Nous obtenons des résultats significatifs grâce aux nouveaux comportements des consommateurs citoyens. Mais nous pensons que nous n'y arriverons pas seuls. C'est pourquoi, nous appelons les entreprises du CAC 40 à avancer avec nous. Nous sommes convaincus que nous partageons une même vision sur l'intérêt de l'innovation technologique et culturelle pour relever les défis de notre société.
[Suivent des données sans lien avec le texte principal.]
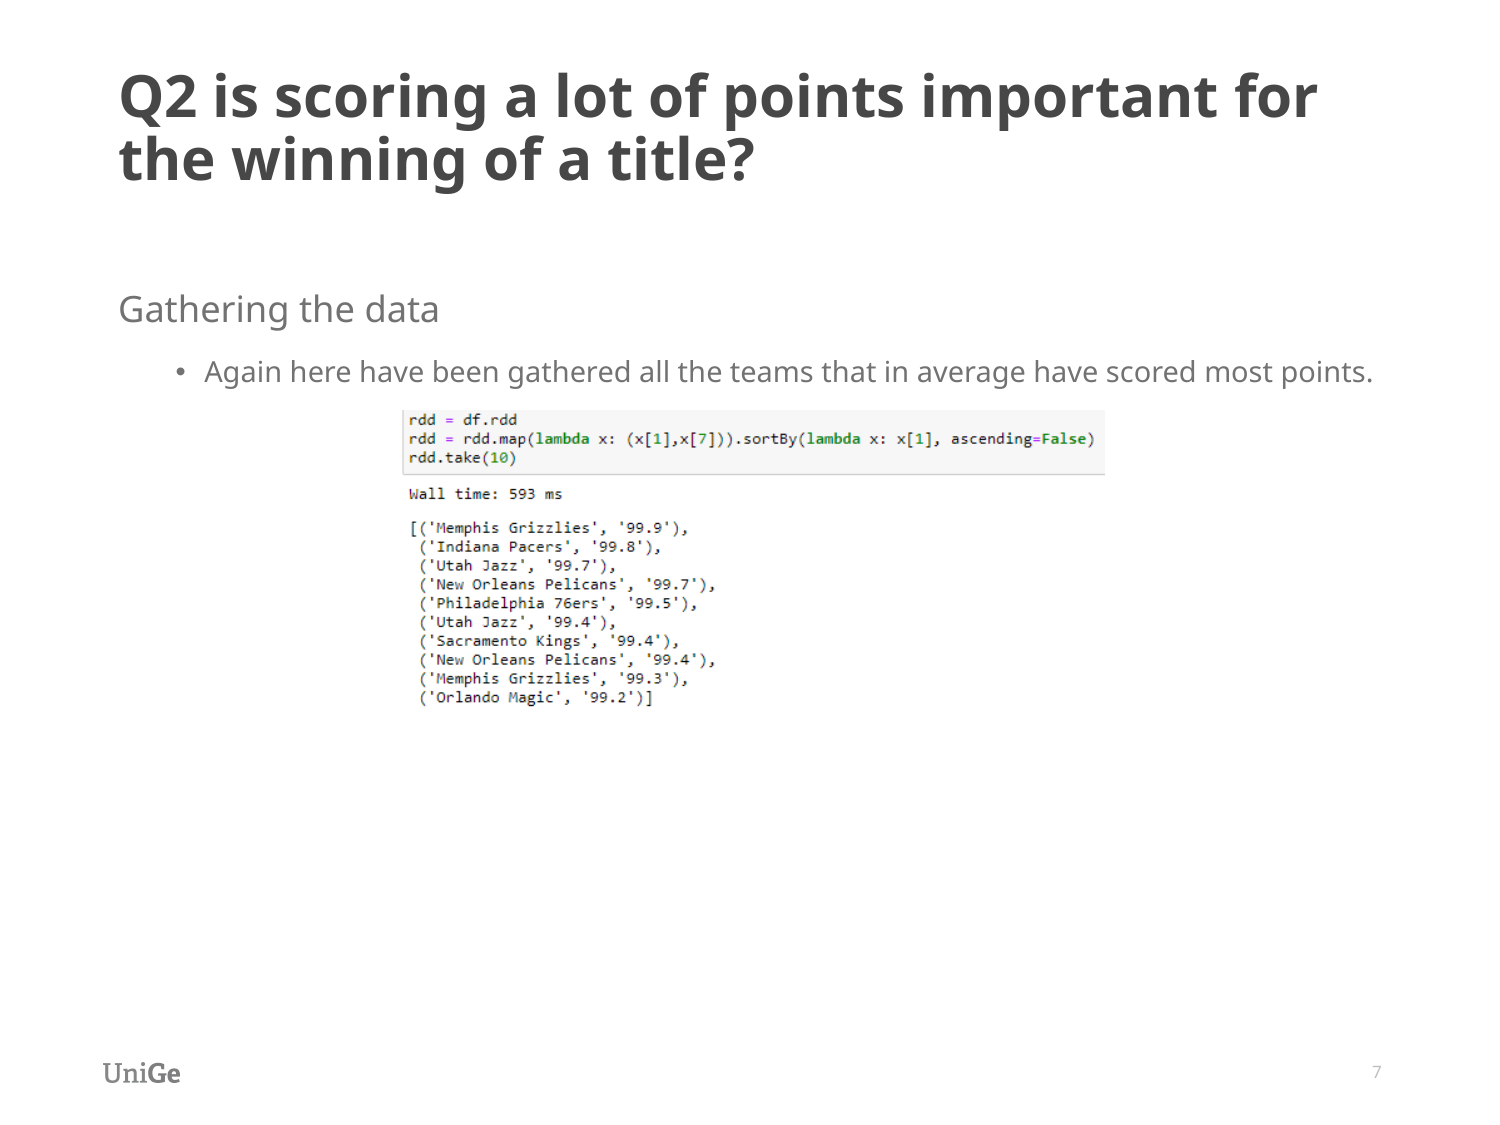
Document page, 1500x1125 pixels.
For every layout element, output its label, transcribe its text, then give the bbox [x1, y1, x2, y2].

title Q2 is scoring a lot of points important for the winning of a title? [103, 59, 1397, 222]
picture [395, 410, 1105, 715]
slide_number 7 [1059, 1042, 1397, 1103]
list Gathering the data Again here have been gathered all the teams that in average have scored most points. [103, 251, 1397, 402]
Il nous faut agir de concert.

Il nous apparaît donc essentiel de nous rencontrer début 2020, en lien avec le programme porté par la French Tech, car nous pensons être en mesure de partager notre courte mais riche expérience autour de trois thématiques cruciales avec les entreprises du CAC 40. Sur la manière dont la technologie impacte toutes les parties prenantes de l'entreprise, sur la capacité ensuite à développer des cultures d'entreprises fortes, avec des collaborateurs engagés sur une mission claire et un but commun ; enfin, sur la réappropriation d'une culture du risque afin de libérer les potentiels d'innovation et de gagner en agilité.

Parce qu'il est temps de casser les codes mais aussi les idées reçues, nous avons la volonté d'avancer et de progresser ensemble, pour le bien du plus grand nombre. Avec la conviction qu'il nous faut croiser la puissance et l'expérience à l'audace et au regard neuf.